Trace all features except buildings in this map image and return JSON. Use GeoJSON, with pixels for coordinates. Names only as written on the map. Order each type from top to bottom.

===============

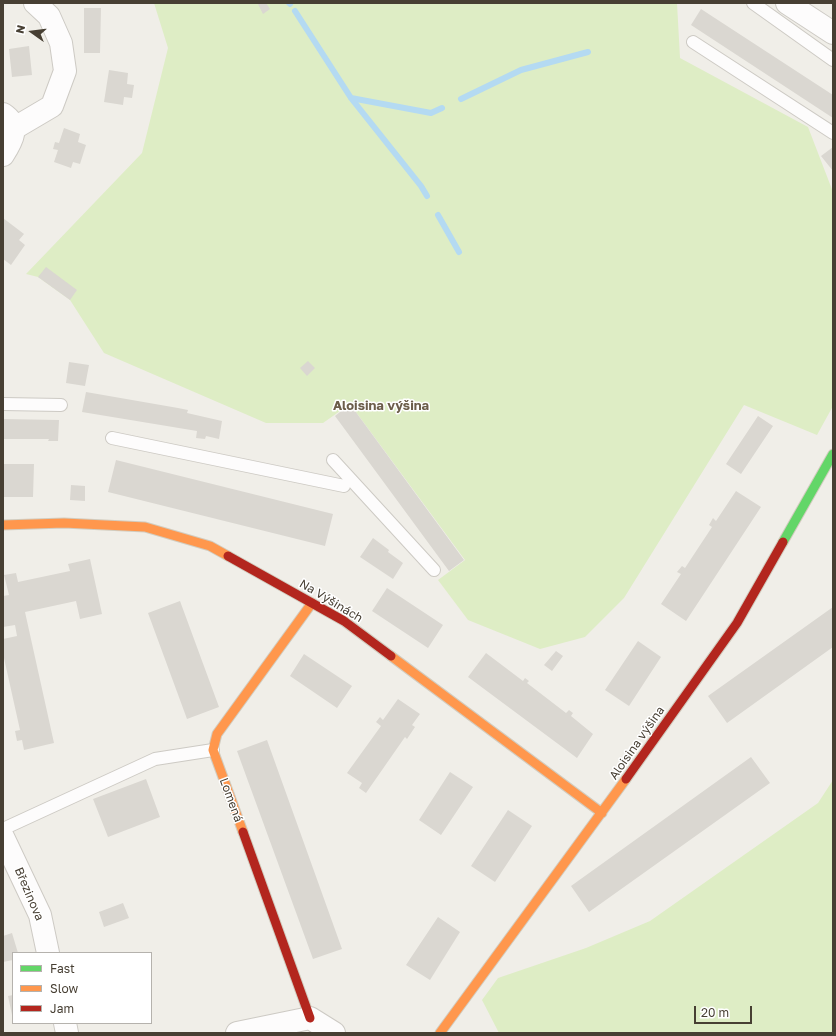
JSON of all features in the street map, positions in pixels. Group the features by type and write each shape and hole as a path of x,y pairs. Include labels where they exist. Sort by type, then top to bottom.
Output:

===============

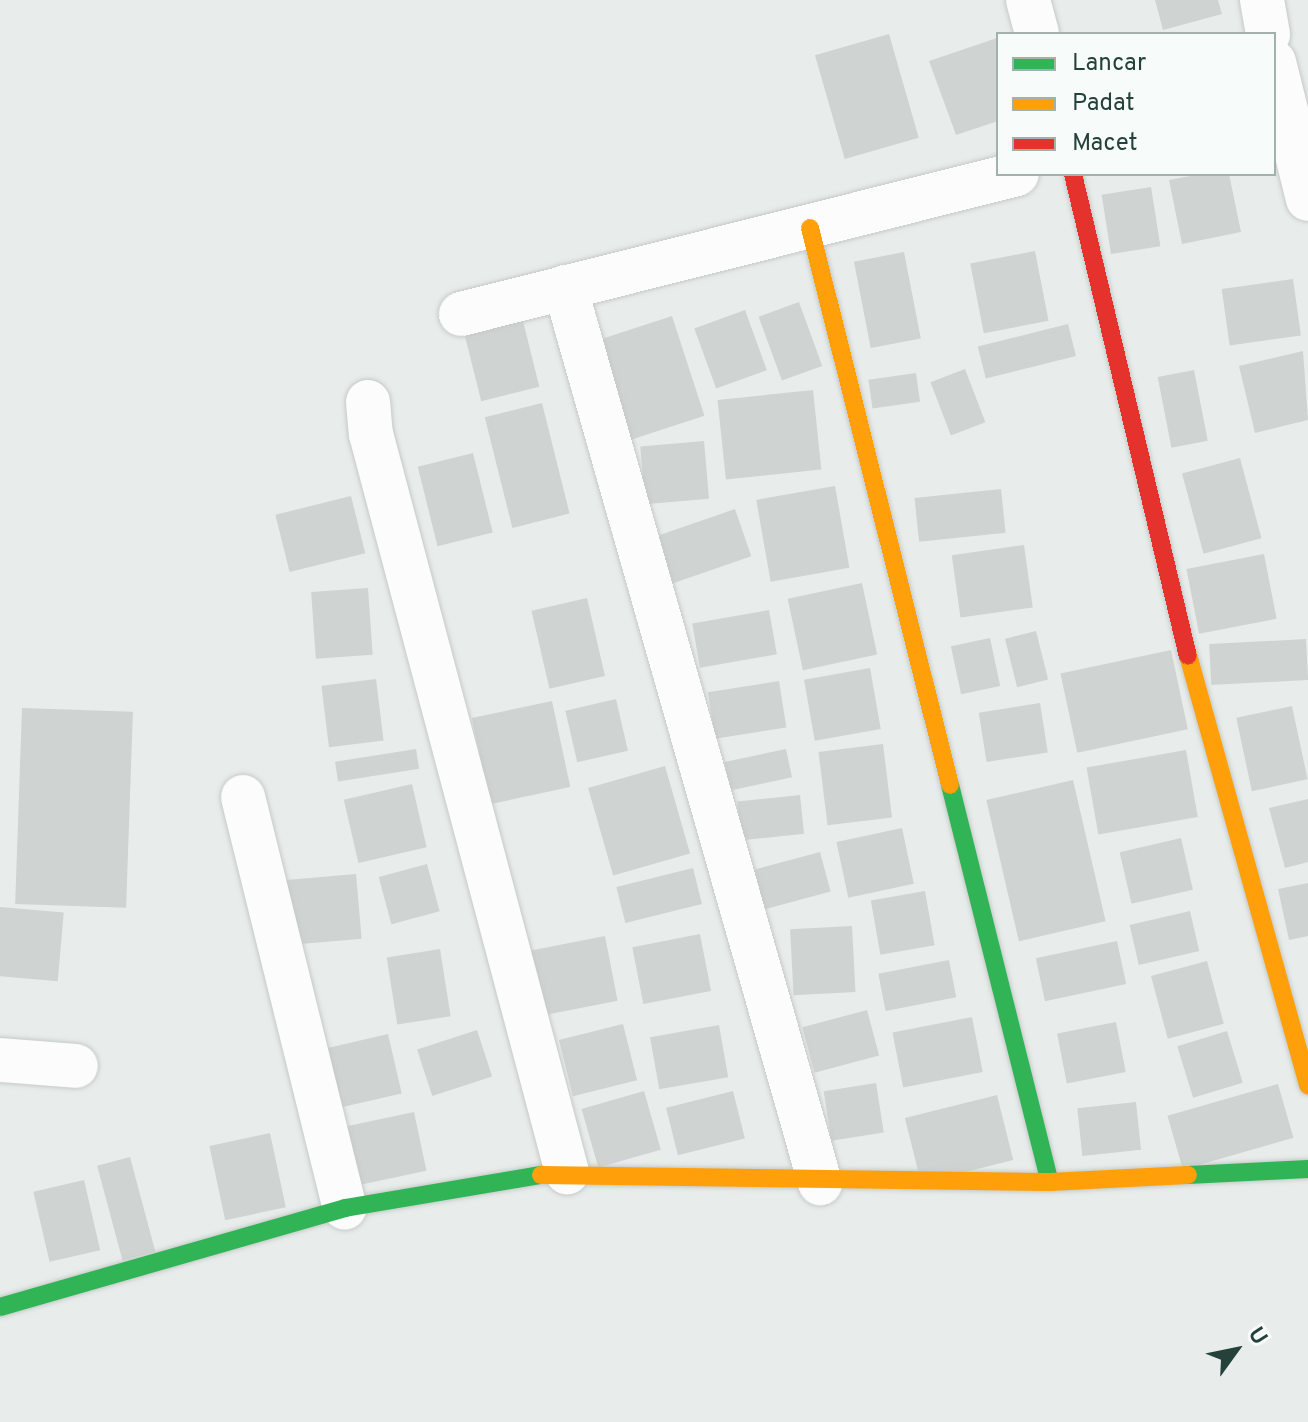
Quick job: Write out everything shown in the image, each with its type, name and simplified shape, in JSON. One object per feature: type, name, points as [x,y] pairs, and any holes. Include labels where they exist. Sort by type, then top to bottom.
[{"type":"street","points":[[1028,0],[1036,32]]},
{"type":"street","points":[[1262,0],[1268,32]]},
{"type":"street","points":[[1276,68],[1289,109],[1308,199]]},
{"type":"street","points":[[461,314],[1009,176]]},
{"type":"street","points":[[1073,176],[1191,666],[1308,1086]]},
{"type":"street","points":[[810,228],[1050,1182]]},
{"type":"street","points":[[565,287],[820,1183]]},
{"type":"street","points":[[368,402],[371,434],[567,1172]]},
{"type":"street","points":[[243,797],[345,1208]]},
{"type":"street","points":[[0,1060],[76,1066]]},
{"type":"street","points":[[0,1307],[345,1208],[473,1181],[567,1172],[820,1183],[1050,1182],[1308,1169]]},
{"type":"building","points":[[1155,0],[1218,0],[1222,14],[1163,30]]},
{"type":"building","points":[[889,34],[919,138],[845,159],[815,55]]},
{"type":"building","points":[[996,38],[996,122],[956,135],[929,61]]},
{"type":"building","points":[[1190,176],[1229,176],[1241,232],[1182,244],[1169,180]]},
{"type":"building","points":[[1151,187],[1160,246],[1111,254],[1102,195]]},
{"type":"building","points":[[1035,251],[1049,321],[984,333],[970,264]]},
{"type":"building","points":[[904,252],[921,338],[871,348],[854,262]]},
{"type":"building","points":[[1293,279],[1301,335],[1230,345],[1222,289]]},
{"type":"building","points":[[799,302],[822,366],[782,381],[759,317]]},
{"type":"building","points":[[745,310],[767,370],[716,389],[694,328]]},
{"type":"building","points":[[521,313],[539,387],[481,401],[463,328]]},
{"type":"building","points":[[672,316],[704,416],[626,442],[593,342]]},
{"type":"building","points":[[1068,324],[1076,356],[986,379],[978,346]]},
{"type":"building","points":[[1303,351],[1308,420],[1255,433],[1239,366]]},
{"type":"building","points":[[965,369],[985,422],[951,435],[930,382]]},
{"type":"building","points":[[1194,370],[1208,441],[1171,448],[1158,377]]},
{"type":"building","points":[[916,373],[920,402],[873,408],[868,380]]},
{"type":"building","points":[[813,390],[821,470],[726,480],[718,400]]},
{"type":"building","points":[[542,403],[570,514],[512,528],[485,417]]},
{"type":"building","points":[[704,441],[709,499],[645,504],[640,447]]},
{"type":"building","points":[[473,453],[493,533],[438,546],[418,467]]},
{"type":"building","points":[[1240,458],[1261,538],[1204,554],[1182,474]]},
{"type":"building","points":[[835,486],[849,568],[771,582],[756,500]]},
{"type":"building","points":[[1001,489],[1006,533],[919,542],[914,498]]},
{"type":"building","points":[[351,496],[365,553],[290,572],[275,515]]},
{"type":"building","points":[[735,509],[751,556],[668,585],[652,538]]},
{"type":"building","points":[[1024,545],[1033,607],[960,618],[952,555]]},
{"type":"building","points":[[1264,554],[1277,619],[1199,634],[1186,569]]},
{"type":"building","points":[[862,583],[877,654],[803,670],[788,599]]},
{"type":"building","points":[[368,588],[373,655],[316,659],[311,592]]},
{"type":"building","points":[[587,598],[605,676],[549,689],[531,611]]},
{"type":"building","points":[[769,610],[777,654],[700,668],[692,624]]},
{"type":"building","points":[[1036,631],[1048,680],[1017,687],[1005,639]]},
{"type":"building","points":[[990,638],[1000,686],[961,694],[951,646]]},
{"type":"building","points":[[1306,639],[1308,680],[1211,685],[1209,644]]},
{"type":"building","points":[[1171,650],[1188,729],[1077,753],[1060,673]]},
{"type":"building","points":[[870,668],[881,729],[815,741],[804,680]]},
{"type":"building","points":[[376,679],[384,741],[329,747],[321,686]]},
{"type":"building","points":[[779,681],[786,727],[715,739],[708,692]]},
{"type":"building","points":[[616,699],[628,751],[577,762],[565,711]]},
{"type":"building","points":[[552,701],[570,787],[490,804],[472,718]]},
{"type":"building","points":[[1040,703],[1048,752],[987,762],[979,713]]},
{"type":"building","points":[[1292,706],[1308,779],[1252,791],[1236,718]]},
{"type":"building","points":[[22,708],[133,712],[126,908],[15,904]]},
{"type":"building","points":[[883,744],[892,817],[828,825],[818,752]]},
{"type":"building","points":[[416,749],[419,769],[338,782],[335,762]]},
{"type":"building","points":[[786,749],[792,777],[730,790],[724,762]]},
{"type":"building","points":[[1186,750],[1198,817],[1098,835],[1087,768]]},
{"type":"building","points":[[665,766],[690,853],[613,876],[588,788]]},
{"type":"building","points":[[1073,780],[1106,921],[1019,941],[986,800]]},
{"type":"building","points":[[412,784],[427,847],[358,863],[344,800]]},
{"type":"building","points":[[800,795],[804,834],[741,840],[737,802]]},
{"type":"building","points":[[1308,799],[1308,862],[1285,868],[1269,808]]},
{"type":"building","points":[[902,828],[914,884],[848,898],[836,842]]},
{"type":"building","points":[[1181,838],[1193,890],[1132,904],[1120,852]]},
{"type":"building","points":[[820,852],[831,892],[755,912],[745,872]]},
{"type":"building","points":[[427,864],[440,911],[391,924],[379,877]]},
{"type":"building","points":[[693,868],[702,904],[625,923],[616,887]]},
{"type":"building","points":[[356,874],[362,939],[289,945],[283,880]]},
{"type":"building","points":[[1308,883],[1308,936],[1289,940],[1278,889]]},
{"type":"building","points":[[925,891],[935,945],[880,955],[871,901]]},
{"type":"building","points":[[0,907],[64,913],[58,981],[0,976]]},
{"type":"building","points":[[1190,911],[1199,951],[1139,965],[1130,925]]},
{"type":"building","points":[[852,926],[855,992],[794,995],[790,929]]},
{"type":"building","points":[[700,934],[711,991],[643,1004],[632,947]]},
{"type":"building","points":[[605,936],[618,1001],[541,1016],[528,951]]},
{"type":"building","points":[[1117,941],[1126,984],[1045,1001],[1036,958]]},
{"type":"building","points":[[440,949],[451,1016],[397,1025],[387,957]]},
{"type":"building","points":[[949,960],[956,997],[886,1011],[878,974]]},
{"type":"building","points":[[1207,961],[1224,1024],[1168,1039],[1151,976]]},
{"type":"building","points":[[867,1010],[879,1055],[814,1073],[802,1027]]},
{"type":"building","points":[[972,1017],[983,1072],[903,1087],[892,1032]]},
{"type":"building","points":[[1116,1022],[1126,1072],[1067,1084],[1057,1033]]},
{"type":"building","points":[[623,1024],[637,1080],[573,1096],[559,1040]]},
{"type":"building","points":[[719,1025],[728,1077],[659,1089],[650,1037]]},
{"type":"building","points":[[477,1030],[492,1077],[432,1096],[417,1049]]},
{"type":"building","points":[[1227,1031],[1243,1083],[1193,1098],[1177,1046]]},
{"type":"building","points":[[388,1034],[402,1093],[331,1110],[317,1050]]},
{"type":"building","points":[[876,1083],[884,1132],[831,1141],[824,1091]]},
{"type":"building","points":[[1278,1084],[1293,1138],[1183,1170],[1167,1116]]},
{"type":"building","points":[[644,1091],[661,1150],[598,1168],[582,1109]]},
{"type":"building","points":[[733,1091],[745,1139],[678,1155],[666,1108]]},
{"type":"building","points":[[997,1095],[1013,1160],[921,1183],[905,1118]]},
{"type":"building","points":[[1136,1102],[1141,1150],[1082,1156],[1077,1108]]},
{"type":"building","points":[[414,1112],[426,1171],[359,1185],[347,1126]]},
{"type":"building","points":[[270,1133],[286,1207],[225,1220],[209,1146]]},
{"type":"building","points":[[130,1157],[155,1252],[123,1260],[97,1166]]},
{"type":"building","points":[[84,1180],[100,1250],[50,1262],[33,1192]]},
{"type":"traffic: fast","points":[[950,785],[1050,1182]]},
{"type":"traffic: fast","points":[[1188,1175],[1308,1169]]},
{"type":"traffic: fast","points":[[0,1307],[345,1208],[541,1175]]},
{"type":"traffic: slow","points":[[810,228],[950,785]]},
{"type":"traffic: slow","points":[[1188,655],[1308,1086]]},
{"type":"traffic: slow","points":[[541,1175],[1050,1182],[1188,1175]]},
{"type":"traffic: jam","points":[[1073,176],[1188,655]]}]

===============

* _TASK BRIEF_
Please report only the count of lines in the entries above where the word "features" appears.

* _OUTPUT_
2